Amazon starts delivering packages to auto boots

Amazon starts delivering packages to auto boots

Initially available to Amazon Prime members in 37 USA cities and their surrounding areas, the service builds on the premise of Amazon Key in-home delivery, which began rolling out last October.

That's according to a new study by Shorr Packaging Corp., which ranked the top 25 cities for the amenities provided by Amazon's Prime, and Denver ranked No. 15. Despite their assurances, letting Amazon into your vehicle isn't going to sit well with those who already fear the digital retailer's reach into our lives and private information.

Los Angeles was ranked No. 1 in the country, due to Amazon providing two-hour alcohol delivery in the city and 1,161 restaurants in the Prime Now restaurant delivery service. After buying your item, adding your auto to your Amazon Key app and including a description of the vehicle, Amazon couriers will use the car's Global Positioning System location, license plate number and image of the auto to find it.

Deliveries are only being made to cars parked in a publicly accessible area, such as on a driveway, in an office auto park or on the street in front of a block of flats.

Amazon's FAQs about in-car delivery don't explain all the technical details of how delivery works, but CNN tech reporter Matt McFarland says Amazon Key In-Car uses a car's internet access to remotely open a customer's trunk.

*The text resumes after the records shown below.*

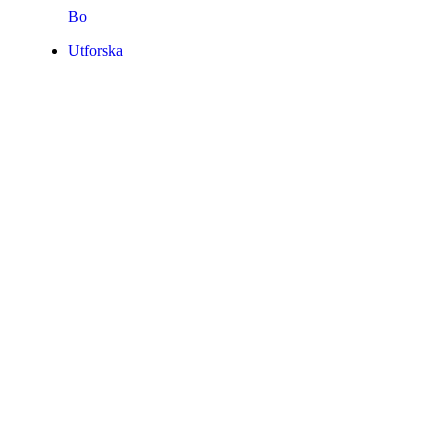
Bo
Utforska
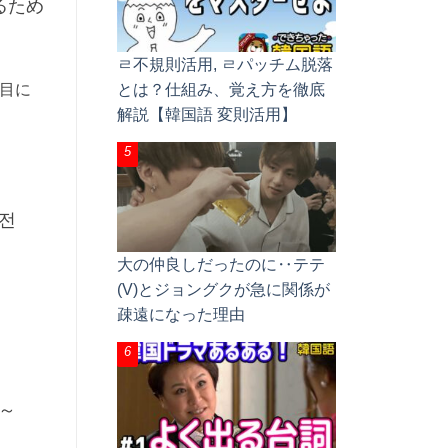
るため
ㄹ不規則活用, ㄹパッチム脱落
目に
とは？仕組み、覚え方を徹底
解説【韓国語 変則活用】
전
大の仲良しだったのに‥テテ
(V)とジョングクが急に関係が
疎遠になった理由
～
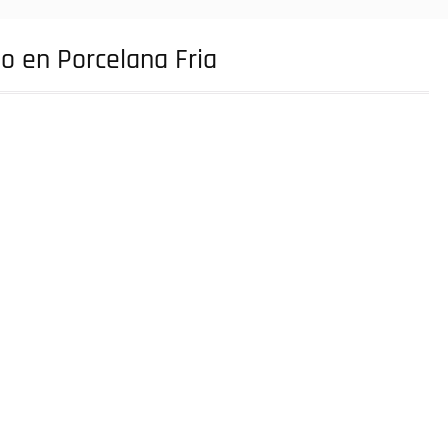
o en Porcelana Fria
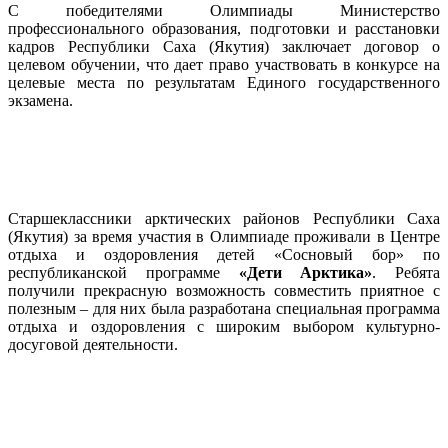
С победителями Олимпиады Министерство
профессионального образования, подготовки и расстановки
кадров Республики Саха (Якутия) заключает договор о
целевом обучении, что дает право участвовать в конкурсе на
целевые места по результатам Единого государственного
экзамена.
Старшеклассники арктических районов Республики Саха
(Якутия) за время участия в Олимпиаде проживали в Центре
отдыха и оздоровления детей «Сосновый бор» по
республиканской программе
«Дети Арктика»
. Ребята
получили прекрасную возможность совместить приятное с
полезным – для них была разработана специальная программа
отдыха и оздоровления с широким выбором культурно-
досуговой деятельности.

More significantly, however, are Amazon's plans to use its acquisition of Whole Foods to conquer the online grocery delivery business.

Deliveries are available right now to Prime members with 2015 year or newer Chevrolet, Buick, GMC or Cadillac vehicles with GM's OnStar connected-car service, and those with a 2015 or newer Volvo vehicle with an active Volvo On Call account. Support for more vehicle makes and models will be added over time.

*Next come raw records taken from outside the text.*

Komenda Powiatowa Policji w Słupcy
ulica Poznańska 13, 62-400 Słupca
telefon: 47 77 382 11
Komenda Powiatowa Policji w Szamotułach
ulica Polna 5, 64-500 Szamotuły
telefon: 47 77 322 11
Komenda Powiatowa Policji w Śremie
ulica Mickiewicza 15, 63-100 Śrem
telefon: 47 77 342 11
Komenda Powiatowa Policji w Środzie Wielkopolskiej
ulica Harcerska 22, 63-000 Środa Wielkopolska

Amazon has been talking about package delivery to a vehicle trunk as a potential alternative to a home doorstep for years - the key was how it would work.

Amazon's website states the delivery system will work with an "active connected service plan" with the vehicle, enabling Amazon Key to sync with the "remote lock and unlock" feature to enter the auto to drop off the packages and lock up once the transaction is complete. Once this process is successfully completed, the vehicle is then unlocked.

Amazon Key In-Car gives the Amazon deliveryman access to this function, adding more addresses where packages can be delivered.

From now on, Amazon delivers orders to the trunk of your auto. "This intersection between transportation and commerce could very well be the next wave of innovation, and we intend to be at the forefront".